§ **RECORDS FOR THE EXERCISE**
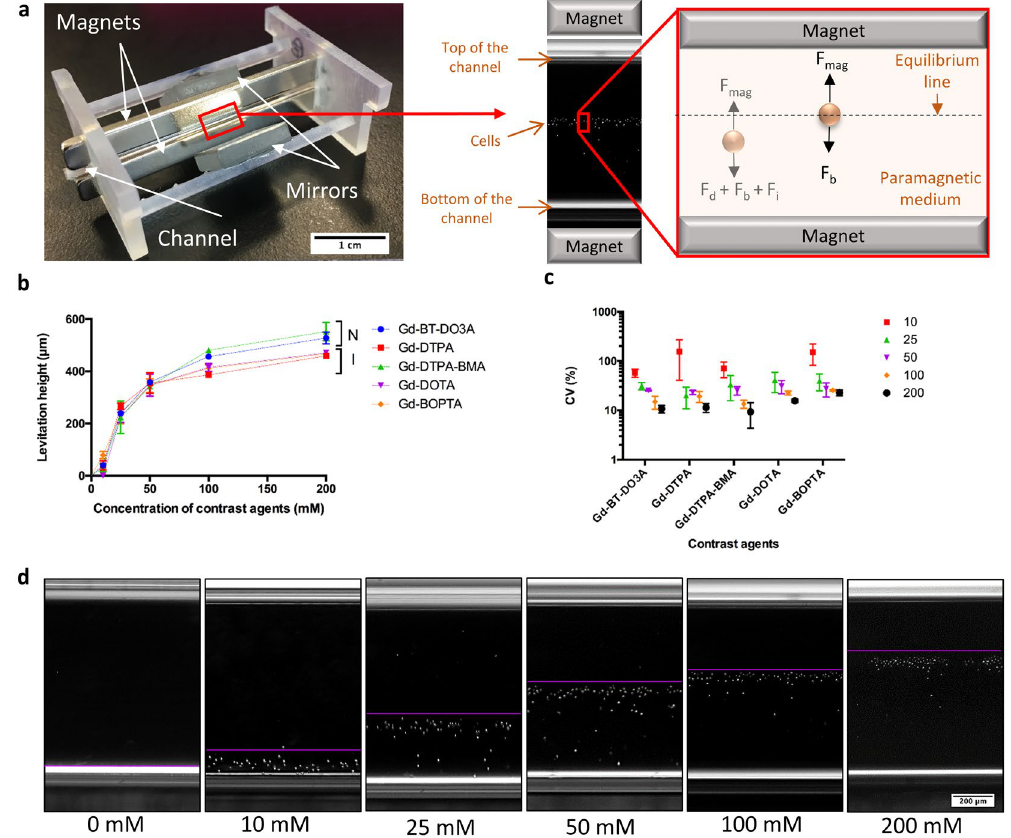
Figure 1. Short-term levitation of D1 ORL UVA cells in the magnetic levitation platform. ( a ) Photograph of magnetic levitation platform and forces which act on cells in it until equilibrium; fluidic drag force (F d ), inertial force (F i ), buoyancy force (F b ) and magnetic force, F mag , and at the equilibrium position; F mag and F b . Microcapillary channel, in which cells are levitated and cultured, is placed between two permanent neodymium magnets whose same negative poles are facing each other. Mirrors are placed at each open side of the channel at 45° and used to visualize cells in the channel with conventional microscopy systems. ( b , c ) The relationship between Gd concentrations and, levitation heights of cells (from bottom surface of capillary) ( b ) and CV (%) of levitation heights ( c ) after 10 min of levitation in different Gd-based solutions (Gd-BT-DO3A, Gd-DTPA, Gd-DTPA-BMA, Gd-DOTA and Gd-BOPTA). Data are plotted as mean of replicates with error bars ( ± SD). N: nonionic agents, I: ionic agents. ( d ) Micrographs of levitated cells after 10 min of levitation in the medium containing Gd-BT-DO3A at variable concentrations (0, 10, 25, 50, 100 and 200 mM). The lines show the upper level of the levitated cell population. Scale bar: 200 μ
--
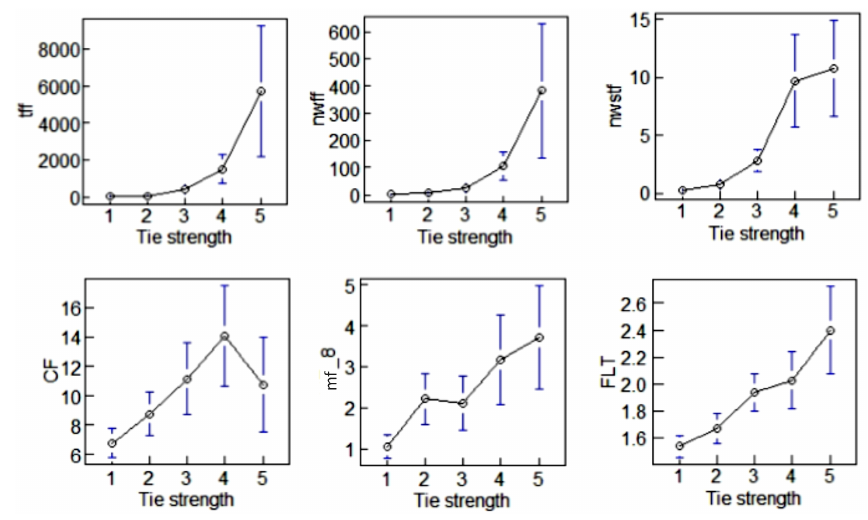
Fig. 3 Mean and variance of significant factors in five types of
==
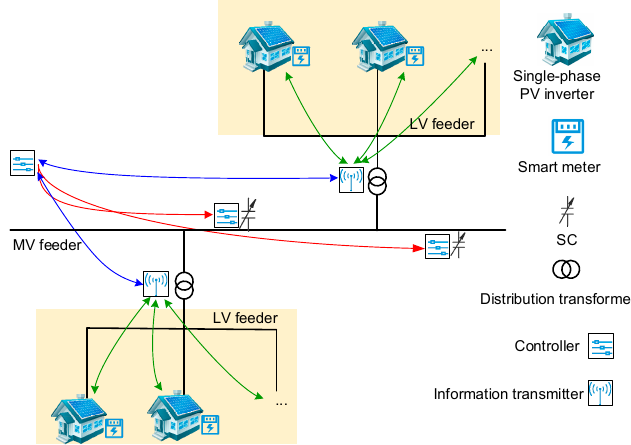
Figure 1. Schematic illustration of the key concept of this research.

§ **WORK ORDER**
This exercise needs every line of the listing that contains the word "Figure".

§ **EXERCISE RESULT**
Figure 1. Short-term levitation of D1 ORL UVA cells in the magnetic levitation platform. ( a ) Photograph of magnetic levitation platform and forces which act on cells in it until equilibrium; fluidic drag force (F d ), inertial force (F i ), buoyancy force (F b ) and magnetic force, F mag , and at the equilibrium position; F mag and F b . Microcapillary channel, in which cells are levitated and cultured, is placed between two permanent neodymium magnets whose same negative poles are facing each other. Mirrors are placed at each open side of the channel at 45° and used to visualize cells in the channel with conventional microscopy systems. ( b , c ) The relationship between Gd concentrations and, levitation heights of cells (from bottom surface of capillary) ( b ) and CV (%) of levitation heights ( c ) after 10 min of levitation in different Gd-based solutions (Gd-BT-DO3A, Gd-DTPA, Gd-DTPA-BMA, Gd-DOTA and Gd-BOPTA). Data are plotted as mean of replicates with error bars ( ± SD). N: nonionic agents, I: ionic agents. ( d ) Micrographs of levitated cells after 10 min of levitation in the medium containing Gd-BT-DO3A at variable concentrations (0, 10, 25, 50, 100 and 200 mM). The lines show the upper level of the levitated cell population. Scale bar: 200 μ
Figure 1. Schematic illustration of the key concept of this research.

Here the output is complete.